Partes del ejercicio =>
[a] Responde brevemente estas preguntas sobre el texto del Nuevo Pacto:
(i) ¿Qué lugar ocupa el Nuevo Pacto entre los pactos del programa de Dios para la restauración del ser humano?
(ii) ¿Qué representa la sangre según el párrafo sobre los sacrificios?
(iii) Según el último párrafo, ¿para qué despiertan a la eternidad unos y para qué otros?
[b] Reproduce sin cambios el fragmento del texto del Nuevo Pacto que empieza en "EL NUEVO PACTO: DEFINITIVO" y termina en "testamento, (Mateo 5:21-48).".

Texto de lectura =>
EL NUEVO PACTO: DEFINITIVO Y PERMANENTE
El Nuevo Pacto es el cuarto de los pactos que tienen que ver con el programa de Dios para la restauración total del ser humano. Es el pacto final y definitivo donde el Verbo divino (Juan 1:1-4) toma forma humana para presentar ante el Padre el único sacrificio capaz de liberar a la raza humana de la esclavitud del pecado y su consecuencia, la condenación eterna, (Juan 3:16).
Es el cumplimiento y perfeccionamiento de la ley mosaica, (Mateo 5:17). Toda la parte ceremonial y festiva del antiguo pacto prefiguraba la vida y obra del Mesías Jesucristo; era como la sombra de los bienes venideros, (Hebreos 10:1), sin embargo, la parte espiritual y ética sigue perfectamente vigente, (Mateo 5:18). Jesús tuvo que redefinir algunos conceptos malentendidos por las personas bajo el viejo testamento, (Mateo 5:21-48).
Desde el principio, Dios estableció el derramamiento de sangre animal para los sacrificios, (Génesis 4:4). Esto se reglamentó formalmente bajo el antiguo orden; la sangre representa la vida terrenal, la cual fue dañada a causa del pecado, (Génesis 9:4; Levítico 17:11,14). De manera similar, el nuevo pacto se instituyó con el derramamiento de sangre, pero no cualquier sangre, sino con la del Hijo de Dios, el único que podía ofrecer un sacrificio perfecto ante el Padre por nosotros, como un cordero sin mancha, ni contaminación, (1 Pedro 1:19). El sacrificio de Jesús anuncia que la naturaleza humana pecaminosa ha sido desechada, para efectos divinos, y se da paso a un nuevo nacimiento de carácter espiritual (Juan 3:3-8).
En el Nuevo Pacto se restablece la comunión entre Dios y aquellos que se vuelven a Él, la deuda del pecado es borrada completamente y se da un nuevo comienzo en la vida del creyente, (2 Corintios 5:17). La muerte sacrificial de Jesús, no solamente nos ofrece promesas para esta vida, sino que nos garantiza la vida eterna con Dios, (Mateo 19:29; Juan 3:13-16; 5:24; 6:47, entre otros). Cabe aclarar que todos los seres humanos tenemos existencia eterna, nuestra vida no desaparece después de la muerte; la diferencia es que unos despiertan a la eternidad para vida, otros para vergüenza y confusión perpetua, (Daniel 12:2,3).

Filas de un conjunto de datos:
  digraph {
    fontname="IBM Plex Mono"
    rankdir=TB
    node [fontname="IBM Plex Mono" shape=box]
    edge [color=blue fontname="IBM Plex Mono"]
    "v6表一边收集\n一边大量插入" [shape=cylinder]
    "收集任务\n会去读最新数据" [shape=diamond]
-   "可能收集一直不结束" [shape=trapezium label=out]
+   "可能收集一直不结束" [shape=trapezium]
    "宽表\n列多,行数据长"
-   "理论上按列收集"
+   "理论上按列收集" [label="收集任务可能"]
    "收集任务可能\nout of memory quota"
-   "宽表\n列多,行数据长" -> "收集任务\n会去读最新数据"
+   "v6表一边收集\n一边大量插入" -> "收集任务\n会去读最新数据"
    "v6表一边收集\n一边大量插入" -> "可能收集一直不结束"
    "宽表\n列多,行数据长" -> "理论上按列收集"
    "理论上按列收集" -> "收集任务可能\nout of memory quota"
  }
...
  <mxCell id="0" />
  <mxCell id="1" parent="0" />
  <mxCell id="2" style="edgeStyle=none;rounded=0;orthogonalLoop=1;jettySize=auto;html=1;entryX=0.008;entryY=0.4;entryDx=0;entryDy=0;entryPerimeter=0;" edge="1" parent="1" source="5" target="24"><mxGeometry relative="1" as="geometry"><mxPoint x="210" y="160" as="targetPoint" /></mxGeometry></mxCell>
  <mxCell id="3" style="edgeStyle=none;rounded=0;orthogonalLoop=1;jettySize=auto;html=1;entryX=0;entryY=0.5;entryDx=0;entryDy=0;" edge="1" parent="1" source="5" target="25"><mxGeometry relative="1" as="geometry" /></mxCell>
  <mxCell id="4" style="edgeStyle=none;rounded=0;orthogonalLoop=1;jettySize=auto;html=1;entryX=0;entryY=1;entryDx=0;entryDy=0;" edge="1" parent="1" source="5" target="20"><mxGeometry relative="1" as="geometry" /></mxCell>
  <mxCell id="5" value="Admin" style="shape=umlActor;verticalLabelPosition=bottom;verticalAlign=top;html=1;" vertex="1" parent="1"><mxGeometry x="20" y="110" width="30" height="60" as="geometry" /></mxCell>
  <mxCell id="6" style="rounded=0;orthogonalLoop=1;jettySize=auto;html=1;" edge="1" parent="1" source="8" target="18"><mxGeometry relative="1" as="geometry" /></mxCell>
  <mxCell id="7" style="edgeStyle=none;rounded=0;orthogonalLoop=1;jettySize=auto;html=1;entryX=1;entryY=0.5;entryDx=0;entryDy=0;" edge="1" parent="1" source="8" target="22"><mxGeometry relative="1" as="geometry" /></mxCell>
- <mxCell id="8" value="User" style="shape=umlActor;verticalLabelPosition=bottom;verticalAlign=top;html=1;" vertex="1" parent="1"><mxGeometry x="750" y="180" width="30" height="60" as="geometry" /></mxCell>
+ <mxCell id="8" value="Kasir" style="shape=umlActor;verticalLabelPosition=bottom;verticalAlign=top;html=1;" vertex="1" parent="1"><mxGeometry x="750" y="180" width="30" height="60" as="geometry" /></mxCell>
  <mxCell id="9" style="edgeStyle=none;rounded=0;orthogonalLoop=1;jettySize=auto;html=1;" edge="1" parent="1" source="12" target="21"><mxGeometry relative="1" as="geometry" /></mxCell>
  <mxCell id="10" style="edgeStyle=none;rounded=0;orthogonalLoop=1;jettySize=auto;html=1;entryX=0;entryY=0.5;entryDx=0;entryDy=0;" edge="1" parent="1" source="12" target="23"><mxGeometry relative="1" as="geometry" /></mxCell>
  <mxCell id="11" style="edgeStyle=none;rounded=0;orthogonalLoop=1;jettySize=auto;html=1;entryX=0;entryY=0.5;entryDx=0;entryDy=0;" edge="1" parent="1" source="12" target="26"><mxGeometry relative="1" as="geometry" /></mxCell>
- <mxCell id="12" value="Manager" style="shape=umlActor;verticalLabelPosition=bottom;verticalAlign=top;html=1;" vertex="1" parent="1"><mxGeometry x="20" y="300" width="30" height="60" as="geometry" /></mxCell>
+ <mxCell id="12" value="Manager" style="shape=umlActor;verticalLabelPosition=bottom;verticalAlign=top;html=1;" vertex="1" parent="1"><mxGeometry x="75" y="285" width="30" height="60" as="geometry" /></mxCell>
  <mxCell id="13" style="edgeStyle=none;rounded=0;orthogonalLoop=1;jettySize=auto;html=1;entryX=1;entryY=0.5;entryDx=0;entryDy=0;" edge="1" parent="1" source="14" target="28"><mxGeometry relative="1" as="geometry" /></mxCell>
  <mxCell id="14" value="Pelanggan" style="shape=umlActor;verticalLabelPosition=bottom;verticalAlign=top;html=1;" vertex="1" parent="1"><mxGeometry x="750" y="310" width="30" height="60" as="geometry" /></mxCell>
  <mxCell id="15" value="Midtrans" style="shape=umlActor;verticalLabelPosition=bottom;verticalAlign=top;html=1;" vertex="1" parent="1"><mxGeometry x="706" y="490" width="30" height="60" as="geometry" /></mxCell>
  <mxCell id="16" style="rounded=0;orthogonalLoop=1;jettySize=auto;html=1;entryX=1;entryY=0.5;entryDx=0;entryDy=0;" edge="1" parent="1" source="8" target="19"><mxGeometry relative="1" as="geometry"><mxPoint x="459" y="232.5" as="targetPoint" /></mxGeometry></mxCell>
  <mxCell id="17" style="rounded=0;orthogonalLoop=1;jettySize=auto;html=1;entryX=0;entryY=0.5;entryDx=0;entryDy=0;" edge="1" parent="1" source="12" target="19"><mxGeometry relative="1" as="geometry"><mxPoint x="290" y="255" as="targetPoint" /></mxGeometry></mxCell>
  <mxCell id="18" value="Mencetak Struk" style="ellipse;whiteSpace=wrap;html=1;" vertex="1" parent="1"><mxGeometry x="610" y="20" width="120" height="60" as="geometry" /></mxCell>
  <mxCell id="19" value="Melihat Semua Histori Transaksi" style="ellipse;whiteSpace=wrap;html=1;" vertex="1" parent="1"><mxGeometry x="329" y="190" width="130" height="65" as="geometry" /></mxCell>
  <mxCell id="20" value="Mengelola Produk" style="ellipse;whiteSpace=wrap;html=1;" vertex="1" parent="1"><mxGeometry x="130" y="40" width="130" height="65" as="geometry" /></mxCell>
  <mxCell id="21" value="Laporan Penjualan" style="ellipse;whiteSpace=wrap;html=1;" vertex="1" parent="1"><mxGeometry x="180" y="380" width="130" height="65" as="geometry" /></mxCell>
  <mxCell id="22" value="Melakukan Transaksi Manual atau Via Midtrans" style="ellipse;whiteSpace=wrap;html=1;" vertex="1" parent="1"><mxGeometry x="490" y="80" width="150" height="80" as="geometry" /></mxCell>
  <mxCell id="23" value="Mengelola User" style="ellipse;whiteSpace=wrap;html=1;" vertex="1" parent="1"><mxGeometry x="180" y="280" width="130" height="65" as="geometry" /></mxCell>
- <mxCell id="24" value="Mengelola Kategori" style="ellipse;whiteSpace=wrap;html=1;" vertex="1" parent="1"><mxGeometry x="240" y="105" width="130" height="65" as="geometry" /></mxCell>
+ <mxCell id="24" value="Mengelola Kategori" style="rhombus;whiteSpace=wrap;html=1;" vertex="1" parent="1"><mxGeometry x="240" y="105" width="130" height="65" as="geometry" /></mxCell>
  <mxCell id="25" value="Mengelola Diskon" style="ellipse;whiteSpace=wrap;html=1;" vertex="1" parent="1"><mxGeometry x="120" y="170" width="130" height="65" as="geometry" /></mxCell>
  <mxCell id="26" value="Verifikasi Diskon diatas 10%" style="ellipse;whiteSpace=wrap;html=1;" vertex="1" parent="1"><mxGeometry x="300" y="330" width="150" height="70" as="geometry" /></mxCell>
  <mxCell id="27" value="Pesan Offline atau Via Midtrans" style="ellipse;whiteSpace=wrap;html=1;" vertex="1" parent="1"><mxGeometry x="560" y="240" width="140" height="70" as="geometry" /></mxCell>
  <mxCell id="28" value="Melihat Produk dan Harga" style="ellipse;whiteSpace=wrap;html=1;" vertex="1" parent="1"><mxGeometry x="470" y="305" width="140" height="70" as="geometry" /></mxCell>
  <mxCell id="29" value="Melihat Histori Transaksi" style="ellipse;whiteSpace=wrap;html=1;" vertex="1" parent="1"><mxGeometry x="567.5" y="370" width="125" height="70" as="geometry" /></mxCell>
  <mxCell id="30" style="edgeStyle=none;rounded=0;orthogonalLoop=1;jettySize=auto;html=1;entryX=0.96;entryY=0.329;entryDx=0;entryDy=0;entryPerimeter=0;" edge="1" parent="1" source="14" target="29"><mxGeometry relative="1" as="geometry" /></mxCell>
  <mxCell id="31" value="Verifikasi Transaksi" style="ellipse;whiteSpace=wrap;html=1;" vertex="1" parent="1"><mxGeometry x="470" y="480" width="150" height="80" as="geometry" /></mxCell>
...
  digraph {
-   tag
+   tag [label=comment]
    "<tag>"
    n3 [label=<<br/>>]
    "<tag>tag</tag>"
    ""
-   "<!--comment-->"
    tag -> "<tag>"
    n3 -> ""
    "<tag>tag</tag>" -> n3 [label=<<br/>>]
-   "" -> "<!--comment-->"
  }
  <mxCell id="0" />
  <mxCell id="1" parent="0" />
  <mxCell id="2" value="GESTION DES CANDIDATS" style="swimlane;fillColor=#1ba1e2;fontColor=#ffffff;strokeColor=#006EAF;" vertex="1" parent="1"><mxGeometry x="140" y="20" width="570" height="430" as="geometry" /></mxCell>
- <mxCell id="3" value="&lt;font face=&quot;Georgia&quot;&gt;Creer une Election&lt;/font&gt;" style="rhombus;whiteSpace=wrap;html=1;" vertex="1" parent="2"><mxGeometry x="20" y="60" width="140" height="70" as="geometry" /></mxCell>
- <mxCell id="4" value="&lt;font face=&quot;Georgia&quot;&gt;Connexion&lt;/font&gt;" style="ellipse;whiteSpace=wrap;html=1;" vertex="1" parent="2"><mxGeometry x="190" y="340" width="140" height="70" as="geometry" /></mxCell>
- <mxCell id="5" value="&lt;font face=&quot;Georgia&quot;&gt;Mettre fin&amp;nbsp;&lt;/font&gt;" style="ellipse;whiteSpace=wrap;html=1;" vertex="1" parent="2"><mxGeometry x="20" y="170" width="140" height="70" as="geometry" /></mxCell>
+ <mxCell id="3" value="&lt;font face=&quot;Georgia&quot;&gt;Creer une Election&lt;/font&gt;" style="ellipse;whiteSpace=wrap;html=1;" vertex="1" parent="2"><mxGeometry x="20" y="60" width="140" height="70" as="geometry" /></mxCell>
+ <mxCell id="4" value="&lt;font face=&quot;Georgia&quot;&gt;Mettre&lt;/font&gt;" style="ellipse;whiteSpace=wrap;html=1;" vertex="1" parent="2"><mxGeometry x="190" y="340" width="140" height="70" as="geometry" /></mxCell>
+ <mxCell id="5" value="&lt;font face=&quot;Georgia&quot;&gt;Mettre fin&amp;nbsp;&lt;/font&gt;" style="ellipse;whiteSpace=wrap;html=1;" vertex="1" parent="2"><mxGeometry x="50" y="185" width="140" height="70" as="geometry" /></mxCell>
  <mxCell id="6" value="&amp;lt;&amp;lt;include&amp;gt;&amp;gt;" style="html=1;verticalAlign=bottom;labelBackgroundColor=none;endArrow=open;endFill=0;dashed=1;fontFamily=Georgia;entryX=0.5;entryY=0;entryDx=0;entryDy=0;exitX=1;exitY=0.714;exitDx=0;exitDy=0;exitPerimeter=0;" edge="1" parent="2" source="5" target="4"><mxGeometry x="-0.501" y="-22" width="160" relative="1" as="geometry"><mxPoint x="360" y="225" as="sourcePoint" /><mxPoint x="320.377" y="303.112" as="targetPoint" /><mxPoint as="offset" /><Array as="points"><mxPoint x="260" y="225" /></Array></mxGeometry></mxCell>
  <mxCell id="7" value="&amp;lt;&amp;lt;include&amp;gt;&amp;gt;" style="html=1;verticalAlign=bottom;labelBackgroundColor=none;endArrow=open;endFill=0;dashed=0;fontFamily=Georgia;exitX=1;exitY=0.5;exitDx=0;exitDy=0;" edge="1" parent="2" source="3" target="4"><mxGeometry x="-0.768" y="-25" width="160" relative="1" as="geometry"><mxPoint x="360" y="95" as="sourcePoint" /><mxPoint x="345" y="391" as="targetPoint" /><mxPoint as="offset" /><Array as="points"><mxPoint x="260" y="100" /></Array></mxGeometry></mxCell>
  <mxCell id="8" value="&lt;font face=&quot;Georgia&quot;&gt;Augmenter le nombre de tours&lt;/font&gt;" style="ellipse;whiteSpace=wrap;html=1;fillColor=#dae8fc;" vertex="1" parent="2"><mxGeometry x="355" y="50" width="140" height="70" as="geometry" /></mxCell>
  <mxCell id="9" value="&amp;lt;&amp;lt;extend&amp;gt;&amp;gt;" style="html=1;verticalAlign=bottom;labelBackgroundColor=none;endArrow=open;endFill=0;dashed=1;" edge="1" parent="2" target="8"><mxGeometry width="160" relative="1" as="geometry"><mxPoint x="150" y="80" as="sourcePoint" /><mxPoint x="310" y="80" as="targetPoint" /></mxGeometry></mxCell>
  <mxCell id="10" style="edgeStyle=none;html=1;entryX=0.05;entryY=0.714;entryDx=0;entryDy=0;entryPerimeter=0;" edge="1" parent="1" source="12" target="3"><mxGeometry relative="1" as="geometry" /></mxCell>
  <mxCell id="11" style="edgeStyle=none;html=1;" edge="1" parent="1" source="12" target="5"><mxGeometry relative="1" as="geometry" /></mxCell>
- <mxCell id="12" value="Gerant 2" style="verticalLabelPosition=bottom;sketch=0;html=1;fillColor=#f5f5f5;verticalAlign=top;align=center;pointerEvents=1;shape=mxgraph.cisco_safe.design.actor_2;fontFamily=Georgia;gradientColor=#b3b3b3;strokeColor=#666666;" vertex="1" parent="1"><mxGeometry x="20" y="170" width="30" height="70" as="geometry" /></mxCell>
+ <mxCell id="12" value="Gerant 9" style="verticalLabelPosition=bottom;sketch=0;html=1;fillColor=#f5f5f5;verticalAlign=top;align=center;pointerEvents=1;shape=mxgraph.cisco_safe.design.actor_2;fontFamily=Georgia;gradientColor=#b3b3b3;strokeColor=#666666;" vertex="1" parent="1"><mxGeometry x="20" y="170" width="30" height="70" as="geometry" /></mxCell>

Soluciones =>
[a]
(i) Es el cuarto de los pactos.
(ii) Representa la vida terrenal, dañada a causa del pecado.
(iii) Unos despiertan para vida y otros para vergüenza y confusión perpetua.

[b]
EL NUEVO PACTO: DEFINITIVO Y PERMANENTE
El Nuevo Pacto es el cuarto de los pactos que tienen que ver con el programa de Dios para la restauración total del ser humano. Es el pacto final y definitivo donde el Verbo divino (Juan 1:1-4) toma forma humana para presentar ante el Padre el único sacrificio capaz de liberar a la raza humana de la esclavitud del pecado y su consecuencia, la condenación eterna, (Juan 3:16).
Es el cumplimiento y perfeccionamiento de la ley mosaica, (Mateo 5:17). Toda la parte ceremonial y festiva del antiguo pacto prefiguraba la vida y obra del Mesías Jesucristo; era como la sombra de los bienes venideros, (Hebreos 10:1), sin embargo, la parte espiritual y ética sigue perfectamente vigente, (Mateo 5:18). Jesús tuvo que redefinir algunos conceptos malentendidos por las personas bajo el viejo testamento, (Mateo 5:21-48).